[Data records]
>> Start

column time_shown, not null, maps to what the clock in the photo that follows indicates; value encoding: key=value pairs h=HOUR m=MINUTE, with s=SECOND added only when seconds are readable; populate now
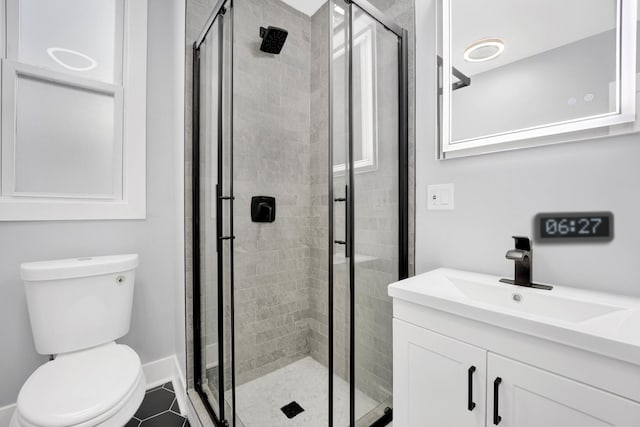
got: h=6 m=27
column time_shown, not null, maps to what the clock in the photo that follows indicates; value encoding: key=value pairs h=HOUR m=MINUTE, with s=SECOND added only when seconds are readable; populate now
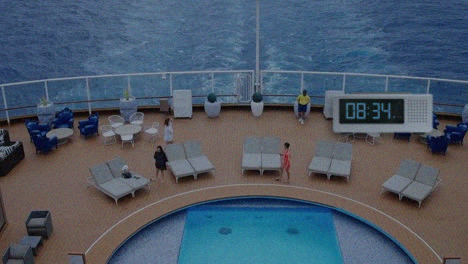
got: h=8 m=34
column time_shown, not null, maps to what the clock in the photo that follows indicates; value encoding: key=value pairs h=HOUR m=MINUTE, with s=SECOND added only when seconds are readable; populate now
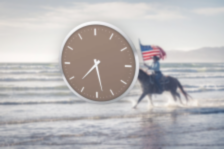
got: h=7 m=28
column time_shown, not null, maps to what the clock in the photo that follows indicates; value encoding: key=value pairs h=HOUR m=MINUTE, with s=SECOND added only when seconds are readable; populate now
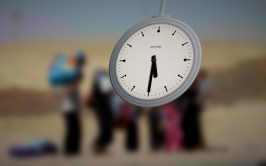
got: h=5 m=30
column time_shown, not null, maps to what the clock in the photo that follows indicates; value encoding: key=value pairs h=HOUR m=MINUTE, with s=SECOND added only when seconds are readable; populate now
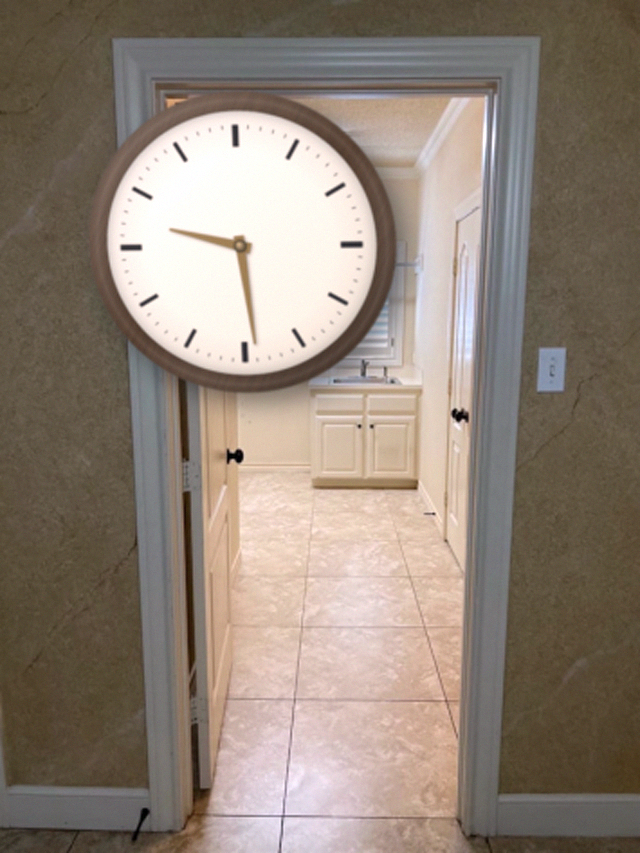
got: h=9 m=29
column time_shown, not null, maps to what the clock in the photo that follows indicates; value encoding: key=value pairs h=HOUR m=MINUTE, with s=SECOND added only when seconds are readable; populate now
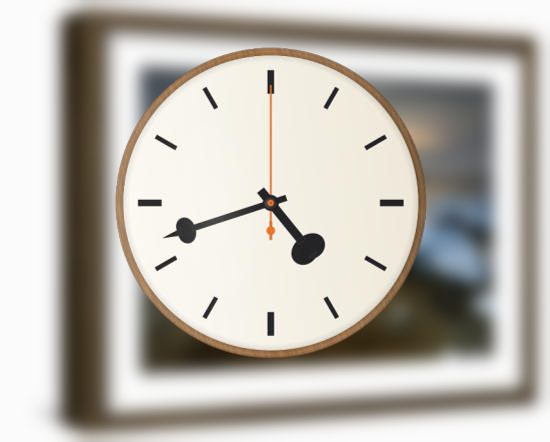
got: h=4 m=42 s=0
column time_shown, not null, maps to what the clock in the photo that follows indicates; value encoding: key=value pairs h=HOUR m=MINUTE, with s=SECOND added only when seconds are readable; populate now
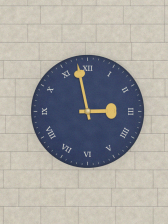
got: h=2 m=58
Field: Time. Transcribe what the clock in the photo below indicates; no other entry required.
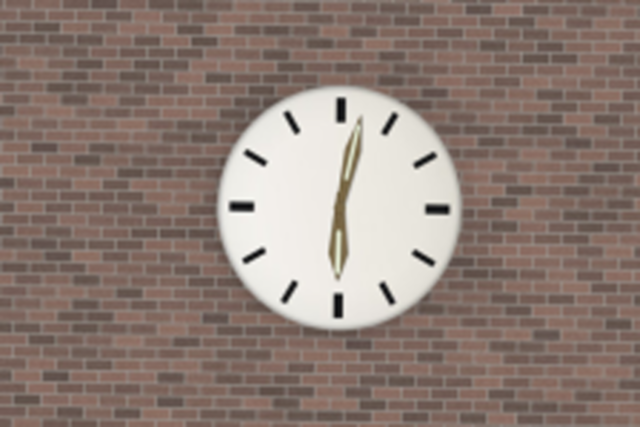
6:02
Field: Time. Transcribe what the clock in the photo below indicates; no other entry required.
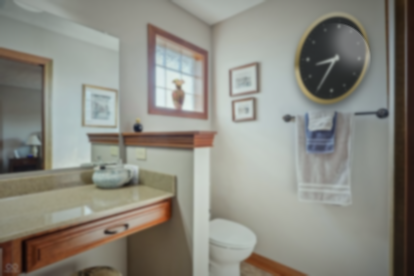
8:35
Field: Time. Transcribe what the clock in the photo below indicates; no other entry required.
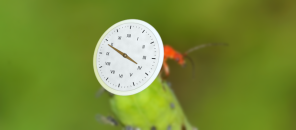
3:49
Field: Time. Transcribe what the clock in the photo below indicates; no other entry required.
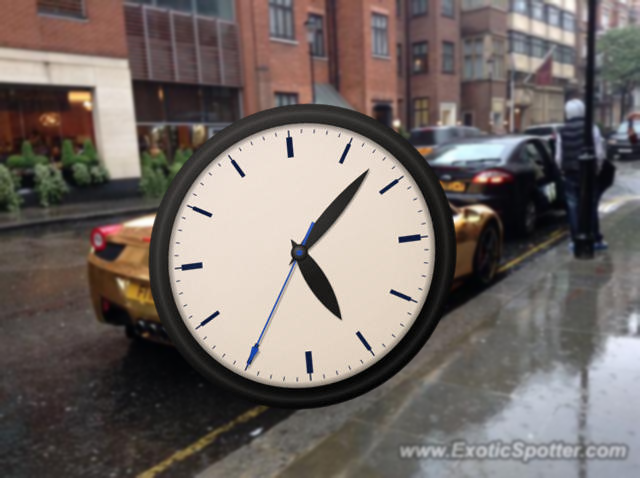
5:07:35
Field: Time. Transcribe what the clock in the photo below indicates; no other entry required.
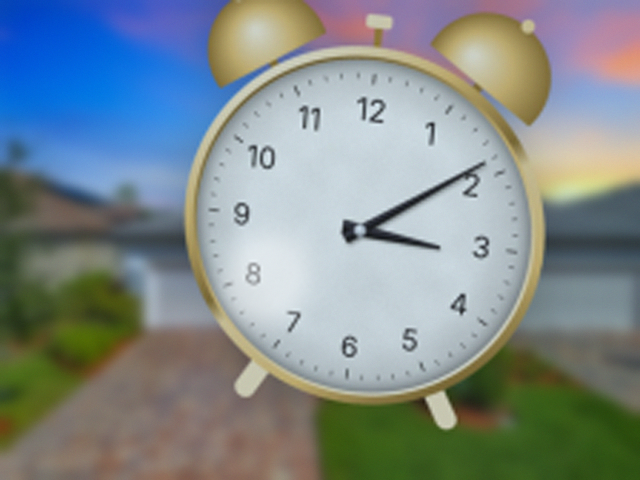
3:09
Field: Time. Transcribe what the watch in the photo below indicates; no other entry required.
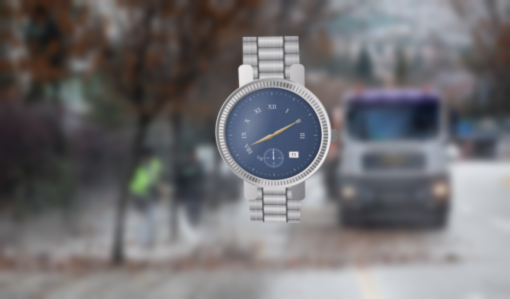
8:10
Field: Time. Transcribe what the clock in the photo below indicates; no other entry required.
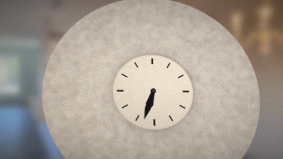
6:33
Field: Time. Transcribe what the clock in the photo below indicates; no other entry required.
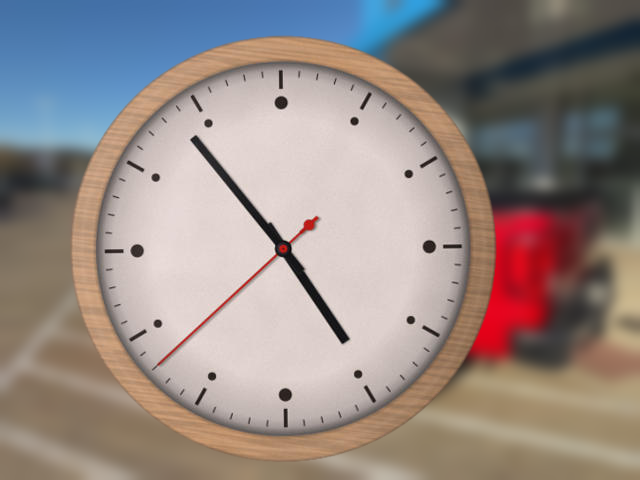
4:53:38
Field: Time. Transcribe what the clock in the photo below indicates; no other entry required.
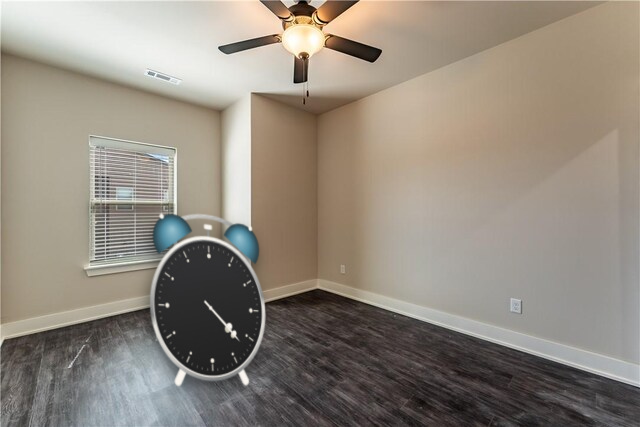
4:22
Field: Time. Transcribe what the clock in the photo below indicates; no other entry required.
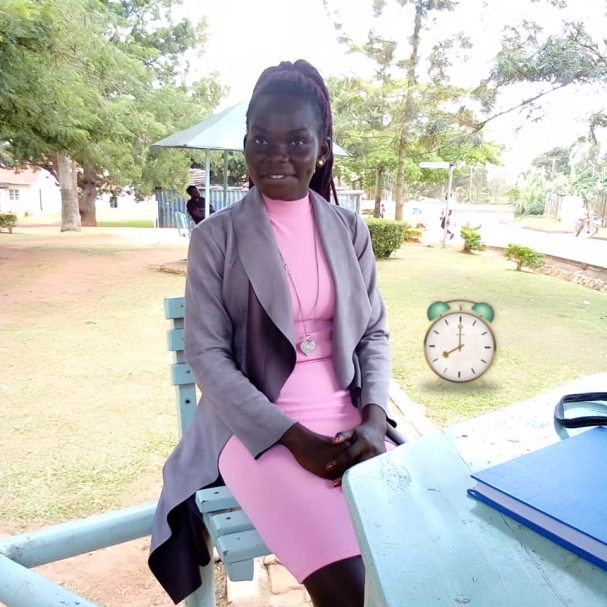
8:00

>> End

▸ Exercise objective:
Turn the listing above into a two-column CSV headed instruction and response, putting each instruction and its answer on one row, with both fields quoted and any line breaks replaced by spaces. Leave the pictures out.

▸ Solution for this exercise:
instruction,response
"column time_shown, not null, maps to what the clock in the photo that follows indicates; value encoding: key=value pairs h=HOUR m=MINUTE, with s=SECOND added only when seconds are readable; populate now got:","h=6 m=27"
"column time_shown, not null, maps to what the clock in the photo that follows indicates; value encoding: key=value pairs h=HOUR m=MINUTE, with s=SECOND added only when seconds are readable; populate now got:","h=8 m=34"
"column time_shown, not null, maps to what the clock in the photo that follows indicates; value encoding: key=value pairs h=HOUR m=MINUTE, with s=SECOND added only when seconds are readable; populate now got:","h=7 m=28"
"column time_shown, not null, maps to what the clock in the photo that follows indicates; value encoding: key=value pairs h=HOUR m=MINUTE, with s=SECOND added only when seconds are readable; populate now got:","h=5 m=30"
"column time_shown, not null, maps to what the clock in the photo that follows indicates; value encoding: key=value pairs h=HOUR m=MINUTE, with s=SECOND added only when seconds are readable; populate now got:","h=9 m=29"
"column time_shown, not null, maps to what the clock in the photo that follows indicates; value encoding: key=value pairs h=HOUR m=MINUTE, with s=SECOND added only when seconds are readable; populate now got:","h=4 m=42 s=0"
"column time_shown, not null, maps to what the clock in the photo that follows indicates; value encoding: key=value pairs h=HOUR m=MINUTE, with s=SECOND added only when seconds are readable; populate now got:","h=2 m=58"
"Field: Time. Transcribe what the clock in the photo below indicates; no other entry required.","6:02"
"Field: Time. Transcribe what the clock in the photo below indicates; no other entry required.","8:35"
"Field: Time. Transcribe what the clock in the photo below indicates; no other entry required.","3:49"
"Field: Time. Transcribe what the clock in the photo below indicates; no other entry required.","5:07:35"
"Field: Time. Transcribe what the clock in the photo below indicates; no other entry required.","3:09"
"Field: Time. Transcribe what the watch in the photo below indicates; no other entry required.","8:10"
"Field: Time. Transcribe what the clock in the photo below indicates; no other entry required.","6:33"
"Field: Time. Transcribe what the clock in the photo below indicates; no other entry required.","4:53:38"
"Field: Time. Transcribe what the clock in the photo below indicates; no other entry required.","4:22"
"Field: Time. Transcribe what the clock in the photo below indicates; no other entry required.","8:00"